I wrote the following code for Radix Sort algorithm for number sorting. Any review is highly appreciated.
You can also view and run/test the code here Radix Sort
#include<iostream>
using namespace std;
int getNumberAtPosition(int num,int position){
return (num/position)%10;
}
void radixSort(int array[],int length){
int sizeOfEachBucket = length;
int numberOfBuckets = 10;
int buckets[10][sizeOfEachBucket];
int large = 0;
int maxPasses = 0;
//finding largest number from array
for(int i=0; i<length; i++){
if(array[i]>large){
large = array[i];
}
}
//finding the number of passes
while(large != 0){
maxPasses++;
large = large/10;
}
cout<<"Max passes ="<<maxPasses<<endl;
int position = 1;
int bucketIndex = 0;
int newListIndex = 0;
int arrayLengths[10];
for(int i=0; i<maxPasses; i++){
//cout<<"i ="<<i<<endl;
for(int k=0; k<=9; k++){
//cout<<"k ="<<k<<endl;
bucketIndex = 0;
for(int j=0; j<length; j++){
if(k==getNumberAtPosition(array[j],position)){
buckets[k][bucketIndex] = array[j];
bucketIndex++;
}
}
arrayLengths[k] = bucketIndex;
}
position = position*10;
int newArrayIndex = 0;
for(int k=0; k<=9; k++){
//cout<<"k ="<<k<<endl;
bucketIndex = 0;
for(int x=0; x<arrayLengths[k];x++){
array[newArrayIndex] = buckets[k][x];
newArrayIndex++;
}
}
}
for(int i=0; i<length; i++){
cout<<array[i]<<"\t";
}
}
1 Answer 1
First things first, don't use
using namespace std
in header files, where your radix sort implementation should be. Besides, convenience isn't a valid excuse when the only thing you import fromstd
iscout
: just typestd::cout
and you're done.One liner functions are often useless and noisy: you need to refer to the implementation to know exactly what they do, so they don't make the code more readable, and you have to come up with a name, which is not always easy. In the case of
getNumberAtPosition
, for instance, it's impossible to tell from the name if the position is meant for the most or least significant digit, and both are equally likely in a radix sort algorithm.everything that isn't meant to change should be
const
. The only place where it isn't idiomatic is in function signature, where you often don't tag built-in type arguments passed by value as const.Also, don't alias variables:
length
is only used to definesizeOfEachBucket
, that's two names to track down instead of one.Use the standard library: there may not be many things inside compared to other languages, but what's inside is very well implemented. It will also make your code more concise and expressive. For instance, the largest element in a
[first, last)
sequence is the result ofstd::max_element(first, last)
(std::max_element
resides in<algorithm>
). Using standard containers is also a statement: a constant size array will be astd::array
, whereas a variable-size one will be astd::vector
.Avoid naked loops: by that I mean loops like
for (int i = 0; i < z; ++i)
. The nested ones are particularly difficult to read, with all those meaningless one-letter variable names. Use either range based for loops when you iterate over the whole container (e.g:for (auto item : vector)

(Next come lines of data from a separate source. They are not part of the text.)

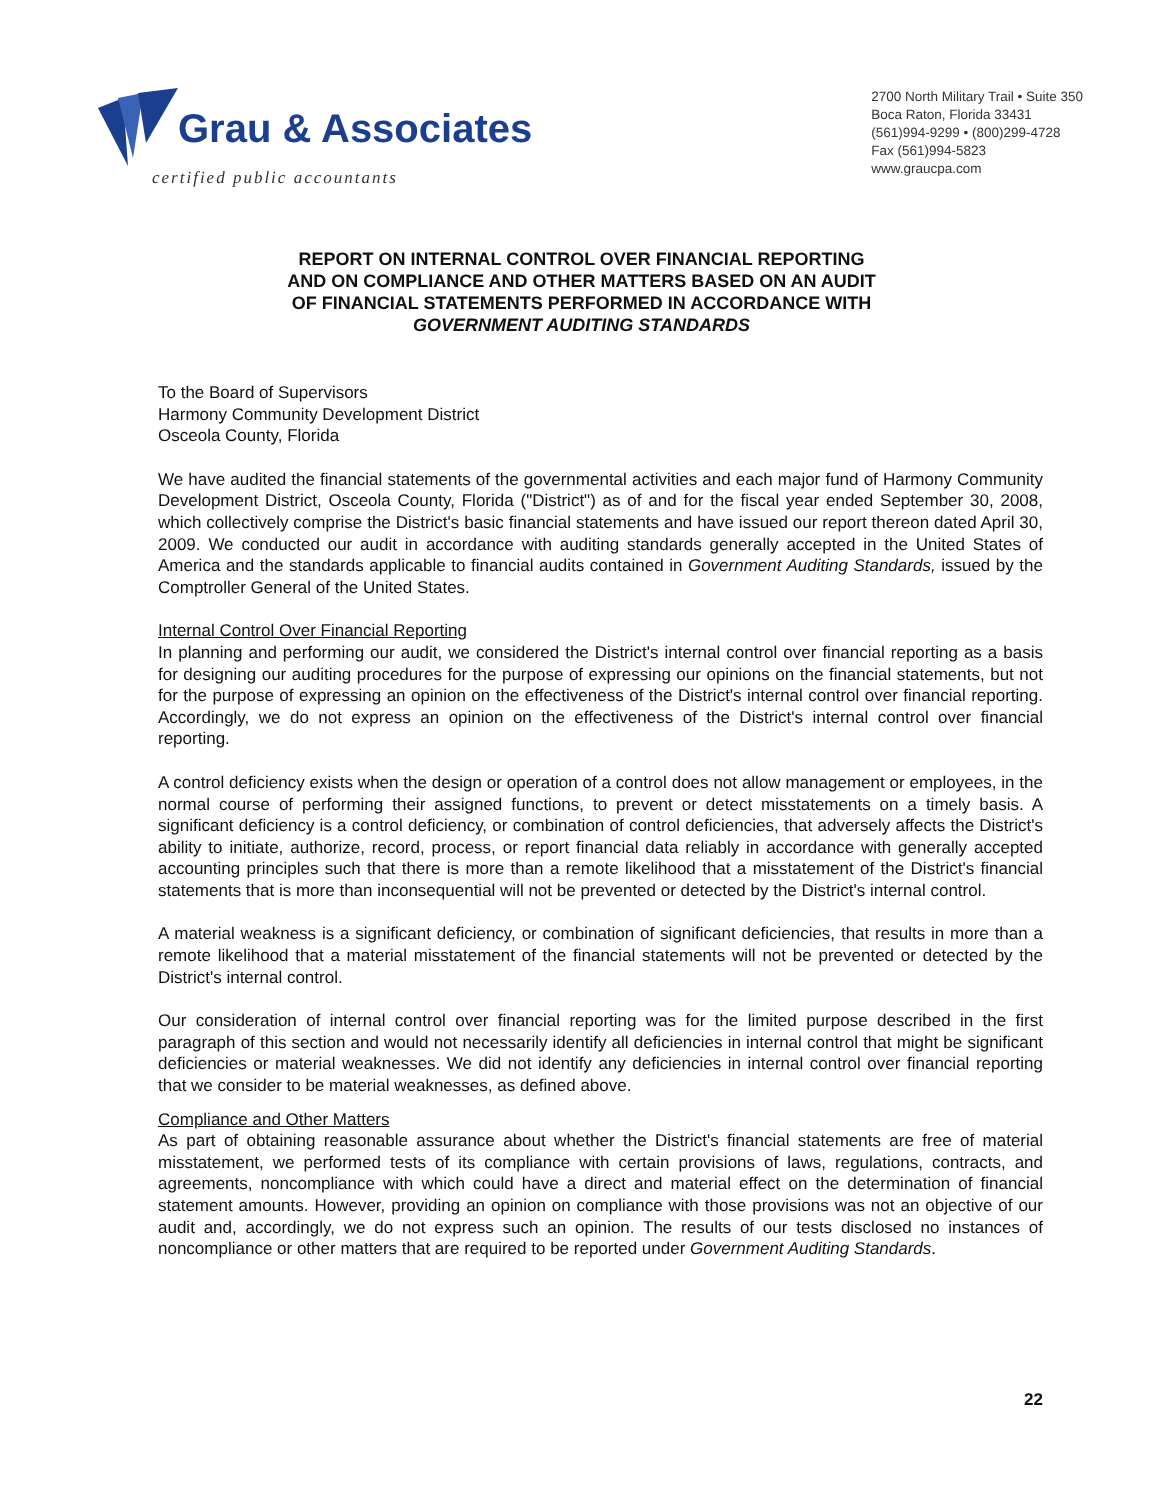Grau & Associates
certified public accountants
2700 North Military Trail • Suite 350
Boca Raton, Florida 33431
(561)994-9299 • (800)299-4728
Fax (561)994-5823
www.graucpa.com
REPORT ON INTERNAL CONTROL OVER FINANCIAL REPORTING
AND ON COMPLIANCE AND OTHER MATTERS BASED ON AN AUDIT
OF FINANCIAL STATEMENTS PERFORMED IN ACCORDANCE WITH
GOVERNMENT AUDITING STANDARDS
To the Board of Supervisors
Harmony Community Development District
Osceola County, Florida
We have audited the financial statements of the governmental activities and each major fund of Harmony Community Development District, Osceola County, Florida ("District") as of and for the fiscal year ended September 30, 2008, which collectively comprise the District's basic financial statements and have issued our report thereon dated April 30, 2009. We conducted our audit in accordance with auditing standards generally accepted in the United States of America and the standards applicable to financial audits contained in Government Auditing Standards, issued by the Comptroller General of the United States.
Internal Control Over Financial Reporting
In planning and performing our audit, we considered the District's internal control over financial reporting as a basis for designing our auditing procedures for the purpose of expressing our opinions on the financial statements, but not for the purpose of expressing an opinion on the effectiveness of the District's internal control over financial reporting. Accordingly, we do not express an opinion on the effectiveness of the District's internal control over financial reporting.
A control deficiency exists when the design or operation of a control does not allow management or employees, in the normal course of performing their assigned functions, to prevent or detect misstatements on a timely basis. A significant deficiency is a control deficiency, or combination of control deficiencies, that adversely affects the District's ability to initiate, authorize, record, process, or report financial data reliably in accordance with generally accepted accounting principles such that there is more than a remote likelihood that a misstatement of the District's financial statements that is more than inconsequential will not be prevented or detected by the District's internal control.
A material weakness is a significant deficiency, or combination of significant deficiencies, that results in more than a remote likelihood that a material misstatement of the financial statements will not be prevented or detected by the District's internal control.
Our consideration of internal control over financial reporting was for the limited purpose described in the first paragraph of this section and would not necessarily identify all deficiencies in internal control that might be significant deficiencies or material weaknesses. We did not identify any deficiencies in internal control over financial reporting that we consider to be material weaknesses, as defined above.
Compliance and Other Matters
As part of obtaining reasonable assurance about whether the District's financial statements are free of material misstatement, we performed tests of its compliance with certain provisions of laws, regulations, contracts, and agreements, noncompliance with which could have a direct and material effect on the determination of financial statement amounts. However, providing an opinion on compliance with those provisions was not an objective of our audit and, accordingly, we do not express such an opinion. The results of our tests disclosed no instances of noncompliance or other matters that are required to be reported under Government Auditing Standards.
22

) or named algorithm when your loop has a standardly implemented purpose (std::for_each
,std::copy
, etc.).When implementing your own algorithms, try to use an stl-like interface: iterators are preferable because they abstract the concrete container-type. Your algorithm won't work on an
std::list
although it very well could be (radix sort doesn't rely on random access like quick sort does).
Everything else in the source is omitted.